Se lo debo todo a Gijón.
Se lo debo todo menos el nacimiento y ese fruto en la ingle que me marca como varón -flaco favor en estos tiempos-, para decirlo con el verso mítico de mi triste paisano Miguel Hernández; el poeta sublime y querido que se nos murió jovencísimo de tuberculosis, y de pena, en la cárcel de Alicante, sin que lo dejaran ver a su hijo, aquel pequeño alimentado a duras penas con pan y cebolla. Y por cierto, que en los remozados edificios de esa misma prisión del barrio de Benalúa donde yo me crié han instalado ahora la ciudad de la justicia. Otro golpe cachondo del destino.
En 2009 la crisis arrambló con la pequeña empresa cultural que había puesto en marcha en Murcia y estaba a punto de tirar la toalla, y casi de amortajarme con ella, cuando una llamada telefónica de la escritora Rosa Regás sirvió para convencerme de que yo, (¡incluso yo!), también yo podía ser escritor en estos tiempos. Le había jurado a mi mujer muy poco antes -y os aseguro a vosotros que lo habría cumplido- que si no obtenía algún reconocimiento importante de mi trabajo que lo justificase, no volvería a encerrarme un verano entero a escribir, como había hecho en el de 2008. Aquel año, ella y el peque se marcharon a la playa. Me quedé solo en casa, con las persianas echadas para huir del calor inhumano de Murcia en agosto, tatuándome el cerebro y tachonando mi soledad con el repiqueteo de las teclas, mientras revestía de letras, poco a poco, la sólida osamenta de mi novela. Una vez terminada la obra, ya solo podía esperar que el Golem de palabras cobrara vida y viera mundo. Así ocurrió, gracias al único premio literario de primer nivel y legendaria trayectoria, abierto y limpio, al que puede optar un autor que no cuente con padrinos político-culturales o plataforma mediática adjunta.

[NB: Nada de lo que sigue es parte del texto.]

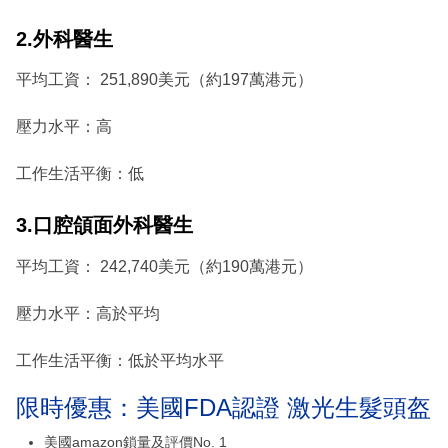
2.外科醫生
平均工資： 251,890美元（約197萬港元）
壓力水平：高
工作生活平衡：低
3.口腔頜面外科醫生
平均工資： 242,740美元（約190萬港元）
壓力水平：高於平均
工作生活平衡：低於平均水平
限時優惠：美國FDA認證 激光生髮頭盔
美國amazon鎖量及評價No. 1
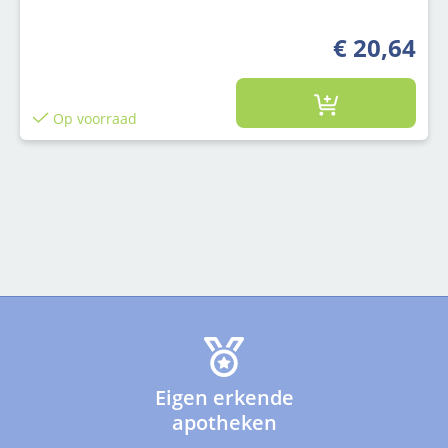
€ 20,64
Op voorraad
Eigen erkende
apotheken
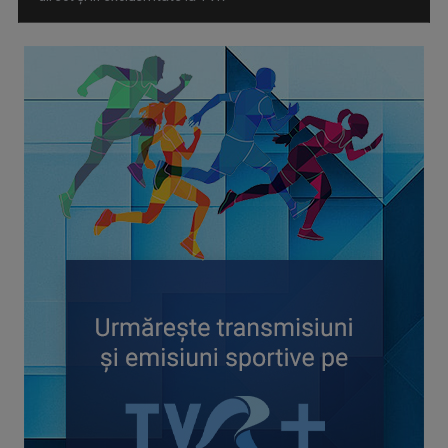
CONCACAF respinge planul FIFA de privatizare parțială a
activităților comerciale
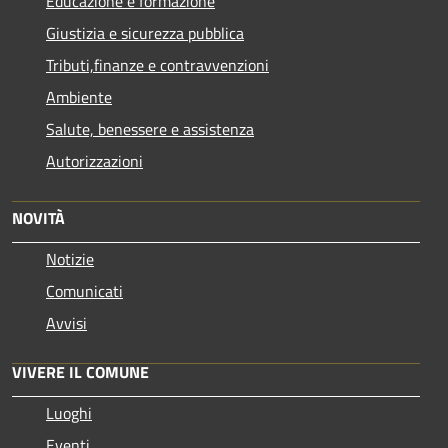
Educazione e formazione
Giustizia e sicurezza pubblica
Tributi,finanze e contravvenzioni
Ambiente
Salute, benessere e assistenza
Autorizzazioni
NOVITÀ
Notizie
Comunicati
Avvisi
VIVERE IL COMUNE
Luoghi
Eventi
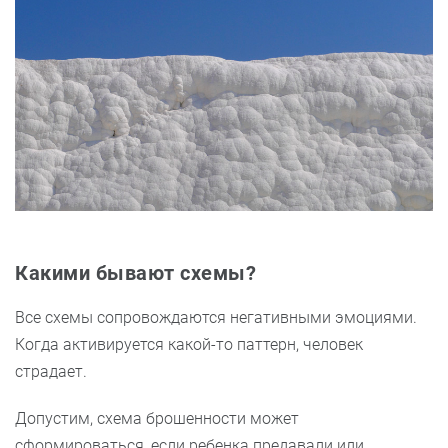
Какими бывают схемы?
Все схемы сопровождаются негативными эмоциями.
Когда активируется какой-то паттерн, человек
страдает.
Допустим, схема брошенности может
сформироваться, если ребенка предавали или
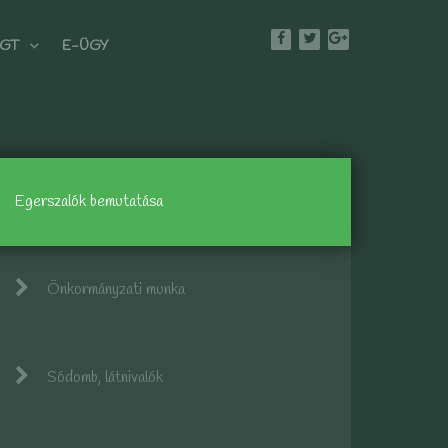
GT
E-ÜGY
Egerszalók bemutatása
Önkormányzati munka
Sódomb, látnivalók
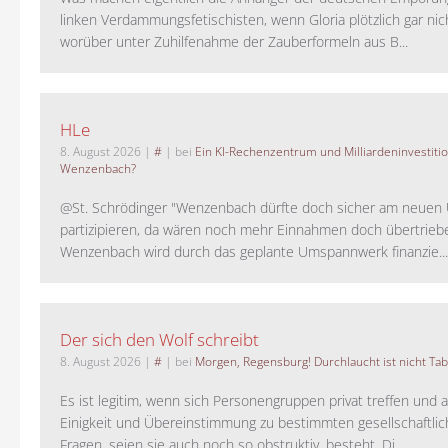
linken Verdammungsfetischisten, wenn Gloria plötzlich gar nic
worüber unter Zuhilfenahme der Zauberformeln aus B...
HLe
8. August 2026
|
#
| bei
Ein KI-Rechenzentrum und Milliardeninvestiti
Wenzenbach?
@St. Schrödinger "Wenzenbach dürfte doch sicher am neue
partizipieren, da wären noch mehr Einnahmen doch übertrieb
Wenzenbach wird durch das geplante Umspannwerk finanzie...
Der sich den Wolf schreibt
8. August 2026
|
#
| bei
Morgen, Regensburg! Durchlaucht ist nicht Tab
Es ist legitim, wenn sich Personengruppen privat treffen und 
Einigkeit und Übereinstimmung zu bestimmten gesellschaftlic
Fragen, seien sie auch noch so obstruktiv, besteht. Di...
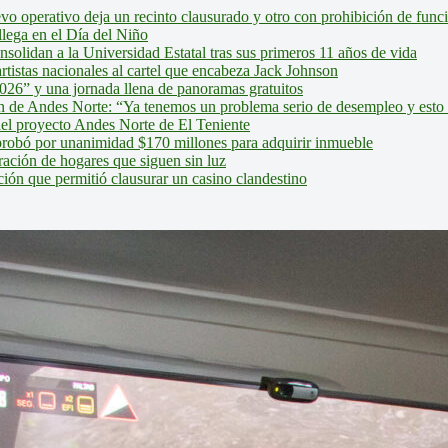
evo operativo deja un recinto clausurado y otro con prohibición de fun
lega en el Día del Niño
olidan a la Universidad Estatal tras sus primeros 11 años de vida
tistas nacionales al cartel que encabeza Jack Johnson
026” y una jornada llena de panoramas gratuitos
ión de Andes Norte: “Ya tenemos un problema serio de desempleo y esto
del proyecto Andes Norte de El Teniente
robó por unanimidad $170 millones para adquirir inmueble
ción de hogares que siguen sin luz
ión que permitió clausurar un casino clandestino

Los asesinos lentos se publicó en 2010 y ese mismo verano fui invitado a la Semana Negra por primera vez. En pocos días tendré el honor de participar en ella de nuevo. Por eso me entristece enterarme de que algunos consideran estas cosas (la S. N., el Café Gijón) eventos inútiles, poco acordes con los nuevos tiempos y casi desechables. Los que así hablan, son los mismos que han expulsado a las humanidades de los programas de estudios. Son, también, quienes pretenden expulsarnos (a los que alimentamos nuestra fantasía o, peor aún, la de otros) del paraíso de la biomecánica que controla la productiva y utilitarista Tyrell Corporation -es decir: ellos mismos-.
No se puede negar que en general, por nuestra lamentable historia reciente, la misma que heló el desalentado corazón de amapola del poeta, la cultura en España ha sido, y es, “de izquierdas”. Muchos artistas militan en la izquierda sectaria. Y otros (Arrabal o yo mismo, por ejemplo) en la izquierda pánica, esa que nos da el carné al mismo tiempo que la carta de expulsión, esa a la que nos negamos a pertenecer porque renegamos, como Groucho Marx, de cualquier organización que nos admita. Pero la cultura, la de verdad, no debería entrar en la contienda política ordinaria. Y menos aún en la cochiquera partidista. En eso creo que sí tienen razón quienes hablan de “despolitizar” las citas culturales. No la tienen, ni la tendrán nunca, los que tachan de inútiles tales eventos. O quizá sí. Tal vez sean inútiles, pero es que lo inútil es la categoría precisa para definir lo específicamente humano. Inútiles eran ya el canto alrededor de la hoguera y la mano impresa en la pared de la cueva.
En fin…, si por estas cosas Gijón fuera declarada ciudad inútil, yo imitaría a aquel joven presidente norteamericano que, en blanco y negro y con voz reverberante, dijo desde el balcón del Rathaus Schöneberg aquello de Ich bin ein Berliner. Pues eso, amigos: Yo también soy Gijonés.